__Document passage__.
ZeroDivisionError: float division by zero when applying "O2"

I’m trying to apply gradient compression with mixed-precision training (amp, mode = “O2” with dynamic loss scale), however I encounter with an error in the middle of training:

  File "/home/anaconda3/lib/python3.7/site-packages/ray/tune/function_runner.py", line 248, in run
    self._entrypoint()
  File "/home/anaconda3/lib/python3.7/site-packages/ray/tune/function_runner.py", line 316, in entrypoint
    self._status_reporter.get_checkpoint())
  File "/home/anaconda3/lib/python3.7/site-packages/ray/tune/function_runner.py", line 575, in _trainable_func
    output = fn()
  File "/home/resnetTraceDDP.py", line 634, in train
    scaled_loss.backward() # calculate the gradients
  File "/home/anaconda3/lib/python3.7/contextlib.py", line 119, in __exit__
    next(self.gen)
  File "/home/anaconda3/lib/python3.7/site-packages/apex/amp/handle.py", line 123, in scale_loss
    optimizer._post_amp_backward(loss_scaler)
  File "/home/anaconda3/lib/python3.7/site-packages/apex/amp/_process_optimizer.py", line 190, in post_backward_with_master_weights
    models_are_masters=False)

Dataset excerpts:

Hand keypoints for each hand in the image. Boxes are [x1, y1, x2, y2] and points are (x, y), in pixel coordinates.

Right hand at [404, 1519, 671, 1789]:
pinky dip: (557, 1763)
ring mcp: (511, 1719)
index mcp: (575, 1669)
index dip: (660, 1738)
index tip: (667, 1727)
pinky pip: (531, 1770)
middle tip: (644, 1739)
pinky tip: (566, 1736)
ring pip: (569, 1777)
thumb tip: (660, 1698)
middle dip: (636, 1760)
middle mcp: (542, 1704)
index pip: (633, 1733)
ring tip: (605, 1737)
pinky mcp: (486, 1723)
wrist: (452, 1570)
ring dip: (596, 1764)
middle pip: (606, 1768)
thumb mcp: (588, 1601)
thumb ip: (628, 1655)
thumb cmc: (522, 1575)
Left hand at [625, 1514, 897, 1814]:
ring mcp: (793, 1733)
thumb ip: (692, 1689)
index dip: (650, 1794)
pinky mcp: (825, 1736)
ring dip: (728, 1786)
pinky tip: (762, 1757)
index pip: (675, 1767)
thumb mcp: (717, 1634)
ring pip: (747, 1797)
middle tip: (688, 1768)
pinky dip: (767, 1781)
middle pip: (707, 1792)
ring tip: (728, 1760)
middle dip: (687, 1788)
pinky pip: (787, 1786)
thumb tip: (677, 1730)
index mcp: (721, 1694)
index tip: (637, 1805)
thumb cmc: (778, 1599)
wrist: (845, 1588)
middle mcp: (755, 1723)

__Questions to answer__.
a. Repeat the part of the ZeroDivisionError post above, starting with "I’m trying to" and going on through "self._entrypoint()".
b. Pick up the ZeroDivisionError post about amp "O2" training where it stops, and continue it.

__Answers__.
a.
I’m trying to apply gradient compression with mixed-precision training (amp, mode = “O2” with dynamic loss scale), however I encounter with an error in the middle of training:

  File "/home/anaconda3/lib/python3.7/site-packages/ray/tune/function_runner.py", line 248, in run
    self._entrypoint()

b.
  File "/home/anaconda3/lib/python3.7/site-packages/apex/amp/scaler.py", line 119, in unscale
    self.unscale_python(model_grads, master_grads, scale)
  File "/home/anaconda3/lib/python3.7/site-packages/apex/amp/scaler.py", line 88, in unscale_python
    1./scale,
ZeroDivisionError: float division by zero

I’m applying this to ResNet model (ResNet 50, for example), and all the hyperparameter values are reasonable. I’m not entirely sure how to fix this, will changing to static loss scale works? I was also wondering what’s the difference between dynamic loss scaling and static loss scaling, and whether that would lead to difference in run time or accuracy

We recommend to use the native mixed-precision training utility via torch.cuda.amp instead of apex/amp.
You can find some examples here.